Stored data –
----------------
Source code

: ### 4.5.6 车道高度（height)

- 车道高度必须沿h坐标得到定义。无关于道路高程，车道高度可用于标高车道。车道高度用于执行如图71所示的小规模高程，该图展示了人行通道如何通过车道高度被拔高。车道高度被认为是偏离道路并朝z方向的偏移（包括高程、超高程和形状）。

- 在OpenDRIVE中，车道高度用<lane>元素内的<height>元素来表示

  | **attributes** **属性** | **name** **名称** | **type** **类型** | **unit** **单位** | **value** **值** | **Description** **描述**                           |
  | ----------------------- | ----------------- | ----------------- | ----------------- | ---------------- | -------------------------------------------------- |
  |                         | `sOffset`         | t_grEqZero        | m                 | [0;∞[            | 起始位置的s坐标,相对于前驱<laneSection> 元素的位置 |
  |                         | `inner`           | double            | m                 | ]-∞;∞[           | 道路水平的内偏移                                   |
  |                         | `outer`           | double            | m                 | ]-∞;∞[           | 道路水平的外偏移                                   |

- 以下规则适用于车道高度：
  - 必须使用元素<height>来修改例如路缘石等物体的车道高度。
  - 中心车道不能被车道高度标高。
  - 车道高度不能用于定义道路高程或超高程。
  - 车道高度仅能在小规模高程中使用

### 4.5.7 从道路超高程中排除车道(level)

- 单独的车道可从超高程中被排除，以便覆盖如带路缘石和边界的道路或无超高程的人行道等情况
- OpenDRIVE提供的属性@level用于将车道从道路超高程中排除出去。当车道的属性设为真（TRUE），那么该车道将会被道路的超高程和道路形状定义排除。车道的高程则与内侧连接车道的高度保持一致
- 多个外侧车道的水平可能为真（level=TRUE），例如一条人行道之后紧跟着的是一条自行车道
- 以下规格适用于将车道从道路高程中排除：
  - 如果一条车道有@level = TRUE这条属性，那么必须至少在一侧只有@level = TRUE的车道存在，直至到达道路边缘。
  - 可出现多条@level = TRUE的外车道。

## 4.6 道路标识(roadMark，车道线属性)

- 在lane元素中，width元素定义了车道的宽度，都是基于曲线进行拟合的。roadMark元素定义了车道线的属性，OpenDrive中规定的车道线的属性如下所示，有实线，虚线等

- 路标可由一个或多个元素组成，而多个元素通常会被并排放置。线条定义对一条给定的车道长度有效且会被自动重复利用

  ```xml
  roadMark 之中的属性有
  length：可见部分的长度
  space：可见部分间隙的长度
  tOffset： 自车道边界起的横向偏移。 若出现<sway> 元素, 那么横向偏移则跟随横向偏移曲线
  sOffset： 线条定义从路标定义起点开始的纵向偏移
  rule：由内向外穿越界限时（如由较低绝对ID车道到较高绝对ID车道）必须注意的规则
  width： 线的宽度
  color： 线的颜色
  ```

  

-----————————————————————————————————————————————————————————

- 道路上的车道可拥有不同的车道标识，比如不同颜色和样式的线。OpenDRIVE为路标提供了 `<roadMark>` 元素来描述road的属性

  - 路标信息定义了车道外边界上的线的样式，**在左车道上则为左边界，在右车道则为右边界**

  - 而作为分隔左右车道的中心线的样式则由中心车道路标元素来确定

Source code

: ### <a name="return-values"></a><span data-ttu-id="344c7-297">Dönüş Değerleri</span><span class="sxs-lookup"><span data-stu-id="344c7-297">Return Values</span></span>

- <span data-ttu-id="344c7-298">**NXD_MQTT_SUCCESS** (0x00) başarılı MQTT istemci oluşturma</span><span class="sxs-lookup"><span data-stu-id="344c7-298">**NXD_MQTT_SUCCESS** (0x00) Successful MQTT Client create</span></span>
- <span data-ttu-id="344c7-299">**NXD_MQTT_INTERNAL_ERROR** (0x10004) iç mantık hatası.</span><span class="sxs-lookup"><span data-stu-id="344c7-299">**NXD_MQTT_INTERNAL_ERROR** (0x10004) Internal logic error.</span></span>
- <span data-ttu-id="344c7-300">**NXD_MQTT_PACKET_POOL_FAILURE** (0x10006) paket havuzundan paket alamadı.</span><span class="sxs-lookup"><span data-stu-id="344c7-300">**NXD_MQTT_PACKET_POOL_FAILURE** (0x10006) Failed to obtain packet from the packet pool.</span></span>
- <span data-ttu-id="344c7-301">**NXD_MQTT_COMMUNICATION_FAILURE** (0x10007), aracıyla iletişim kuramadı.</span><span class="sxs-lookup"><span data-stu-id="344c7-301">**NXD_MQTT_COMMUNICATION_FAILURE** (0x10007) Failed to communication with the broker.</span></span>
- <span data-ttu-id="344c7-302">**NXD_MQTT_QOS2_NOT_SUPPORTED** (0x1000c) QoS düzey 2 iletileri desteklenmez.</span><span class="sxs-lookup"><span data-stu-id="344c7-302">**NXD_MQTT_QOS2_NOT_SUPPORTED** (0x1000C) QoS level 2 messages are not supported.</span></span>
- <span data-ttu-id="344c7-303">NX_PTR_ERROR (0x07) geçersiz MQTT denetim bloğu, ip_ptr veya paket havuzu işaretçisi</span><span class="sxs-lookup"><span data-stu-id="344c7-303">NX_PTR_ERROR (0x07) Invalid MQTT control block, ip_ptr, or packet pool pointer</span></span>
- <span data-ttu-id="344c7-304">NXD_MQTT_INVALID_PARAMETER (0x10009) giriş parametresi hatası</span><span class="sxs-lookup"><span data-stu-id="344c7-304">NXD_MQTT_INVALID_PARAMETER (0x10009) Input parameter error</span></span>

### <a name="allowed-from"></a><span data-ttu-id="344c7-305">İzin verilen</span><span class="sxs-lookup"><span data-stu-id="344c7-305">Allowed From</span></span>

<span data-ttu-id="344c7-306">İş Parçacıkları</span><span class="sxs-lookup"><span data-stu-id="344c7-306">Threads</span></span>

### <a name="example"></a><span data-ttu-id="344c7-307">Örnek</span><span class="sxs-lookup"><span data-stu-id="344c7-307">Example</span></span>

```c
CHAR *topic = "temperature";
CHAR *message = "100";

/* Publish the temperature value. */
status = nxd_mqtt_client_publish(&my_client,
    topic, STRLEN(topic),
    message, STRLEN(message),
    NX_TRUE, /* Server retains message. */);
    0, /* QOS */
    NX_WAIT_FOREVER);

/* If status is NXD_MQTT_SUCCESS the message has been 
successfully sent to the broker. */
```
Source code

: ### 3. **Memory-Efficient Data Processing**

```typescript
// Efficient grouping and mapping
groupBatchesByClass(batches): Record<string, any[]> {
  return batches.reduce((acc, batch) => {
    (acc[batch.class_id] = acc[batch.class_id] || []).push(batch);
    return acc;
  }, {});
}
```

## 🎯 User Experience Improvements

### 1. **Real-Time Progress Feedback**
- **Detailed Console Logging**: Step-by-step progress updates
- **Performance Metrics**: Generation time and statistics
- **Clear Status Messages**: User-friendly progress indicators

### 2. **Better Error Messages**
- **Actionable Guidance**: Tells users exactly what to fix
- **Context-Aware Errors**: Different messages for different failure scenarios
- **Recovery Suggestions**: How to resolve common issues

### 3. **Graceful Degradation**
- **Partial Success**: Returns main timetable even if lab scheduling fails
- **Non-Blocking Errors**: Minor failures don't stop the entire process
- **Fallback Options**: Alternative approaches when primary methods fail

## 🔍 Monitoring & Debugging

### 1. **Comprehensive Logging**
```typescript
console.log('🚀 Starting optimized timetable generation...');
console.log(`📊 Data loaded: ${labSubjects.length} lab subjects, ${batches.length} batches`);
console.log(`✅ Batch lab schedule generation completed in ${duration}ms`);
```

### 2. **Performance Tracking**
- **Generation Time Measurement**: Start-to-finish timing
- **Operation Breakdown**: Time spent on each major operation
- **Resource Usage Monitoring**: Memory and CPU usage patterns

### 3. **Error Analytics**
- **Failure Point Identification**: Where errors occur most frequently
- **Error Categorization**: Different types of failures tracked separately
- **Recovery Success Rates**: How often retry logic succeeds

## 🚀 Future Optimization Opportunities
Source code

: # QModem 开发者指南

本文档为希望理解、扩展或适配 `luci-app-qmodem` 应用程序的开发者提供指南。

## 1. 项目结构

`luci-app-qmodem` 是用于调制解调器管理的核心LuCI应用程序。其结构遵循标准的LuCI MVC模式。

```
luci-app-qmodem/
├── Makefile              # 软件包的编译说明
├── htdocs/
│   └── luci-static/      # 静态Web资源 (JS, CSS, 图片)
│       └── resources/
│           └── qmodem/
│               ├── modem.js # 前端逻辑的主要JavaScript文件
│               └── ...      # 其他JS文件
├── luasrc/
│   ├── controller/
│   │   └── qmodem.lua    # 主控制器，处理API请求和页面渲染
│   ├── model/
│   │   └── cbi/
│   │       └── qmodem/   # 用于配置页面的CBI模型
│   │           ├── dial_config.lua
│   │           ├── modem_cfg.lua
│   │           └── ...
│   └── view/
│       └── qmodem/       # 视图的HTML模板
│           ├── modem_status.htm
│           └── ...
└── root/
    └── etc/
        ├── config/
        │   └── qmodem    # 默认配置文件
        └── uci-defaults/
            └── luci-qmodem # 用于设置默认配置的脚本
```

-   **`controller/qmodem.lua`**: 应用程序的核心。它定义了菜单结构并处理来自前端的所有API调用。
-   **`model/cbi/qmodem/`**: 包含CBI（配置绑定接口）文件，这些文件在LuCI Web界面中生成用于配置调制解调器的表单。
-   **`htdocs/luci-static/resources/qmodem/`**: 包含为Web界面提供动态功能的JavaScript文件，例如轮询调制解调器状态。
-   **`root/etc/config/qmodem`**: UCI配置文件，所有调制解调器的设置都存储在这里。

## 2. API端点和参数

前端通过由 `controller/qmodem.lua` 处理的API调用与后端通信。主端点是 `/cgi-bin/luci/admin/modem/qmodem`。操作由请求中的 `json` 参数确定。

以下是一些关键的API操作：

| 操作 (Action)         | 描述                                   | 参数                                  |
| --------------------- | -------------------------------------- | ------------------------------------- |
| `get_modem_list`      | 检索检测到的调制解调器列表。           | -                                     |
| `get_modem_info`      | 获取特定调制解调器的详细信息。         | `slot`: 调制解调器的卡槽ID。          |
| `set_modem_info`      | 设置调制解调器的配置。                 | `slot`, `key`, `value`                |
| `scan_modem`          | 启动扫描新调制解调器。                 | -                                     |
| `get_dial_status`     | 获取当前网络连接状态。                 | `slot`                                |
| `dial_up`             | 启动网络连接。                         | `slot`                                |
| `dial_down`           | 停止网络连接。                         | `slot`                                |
----------------
The reply is a bare number: how many lines above include "controller".

3